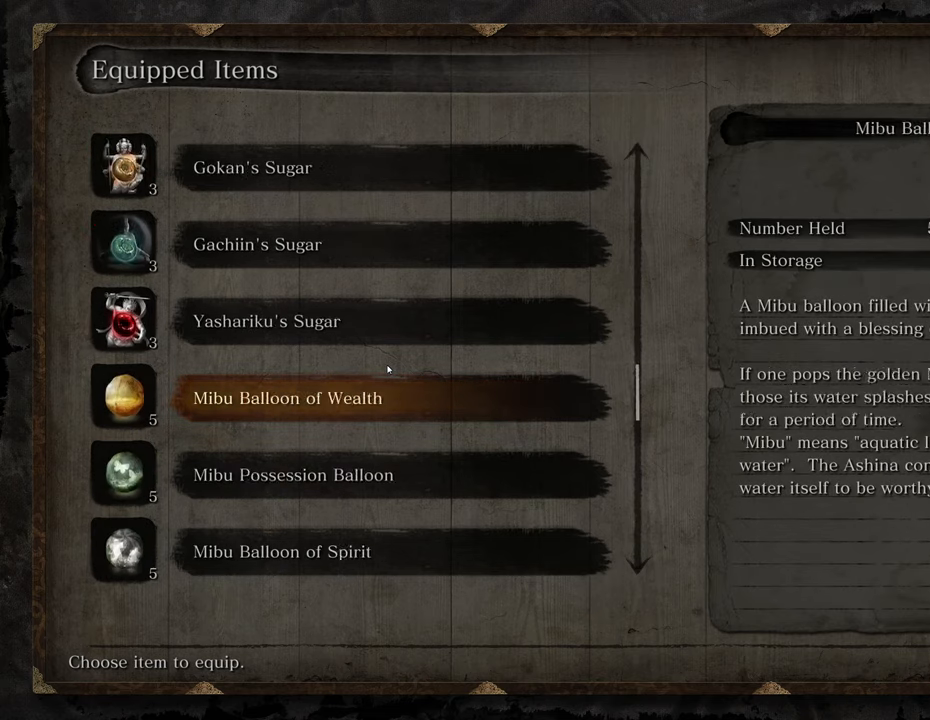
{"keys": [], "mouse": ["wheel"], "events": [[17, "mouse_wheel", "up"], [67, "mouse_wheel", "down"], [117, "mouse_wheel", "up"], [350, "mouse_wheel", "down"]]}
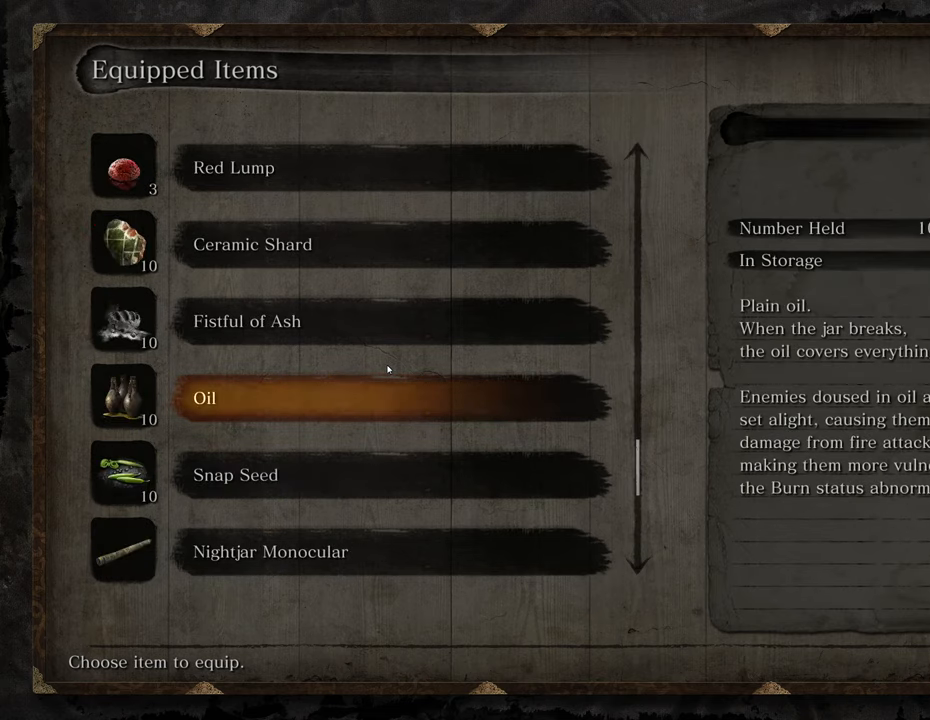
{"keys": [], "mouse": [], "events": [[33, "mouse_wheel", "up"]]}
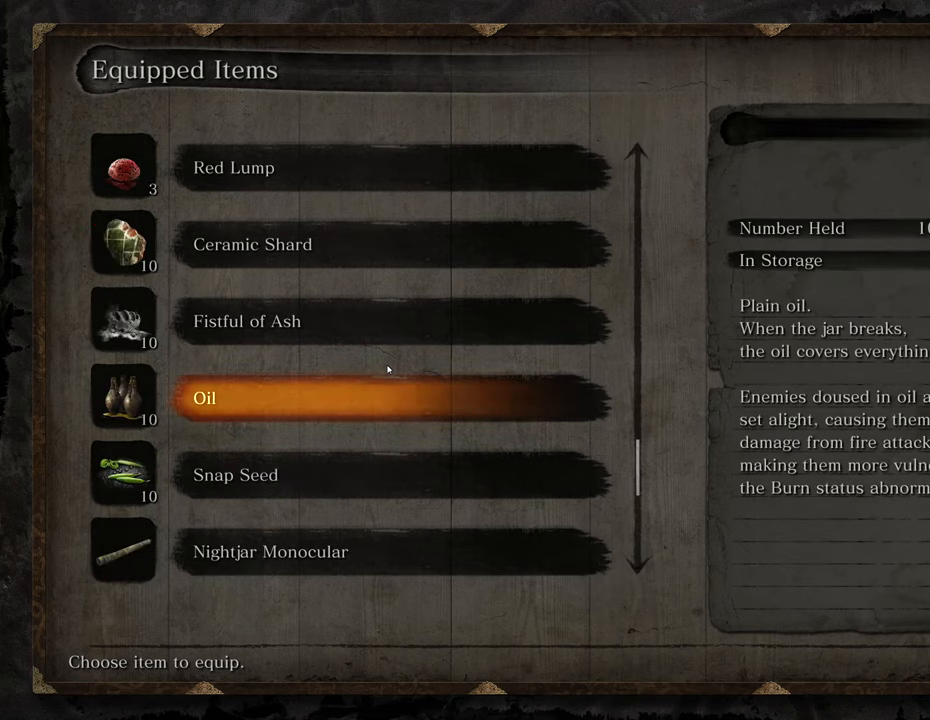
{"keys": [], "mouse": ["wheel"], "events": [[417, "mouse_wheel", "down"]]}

*Your task*. Where pictures sit among the data above, omit them, and output the rest exactly.

*Answer to the exercise*.
{"keys": [], "mouse": ["wheel"], "events": [[17, "mouse_wheel", "up"], [67, "mouse_wheel", "down"], [117, "mouse_wheel", "up"], [350, "mouse_wheel", "down"]]}
{"keys": [], "mouse": [], "events": [[33, "mouse_wheel", "up"]]}
{"keys": [], "mouse": ["wheel"], "events": [[417, "mouse_wheel", "down"]]}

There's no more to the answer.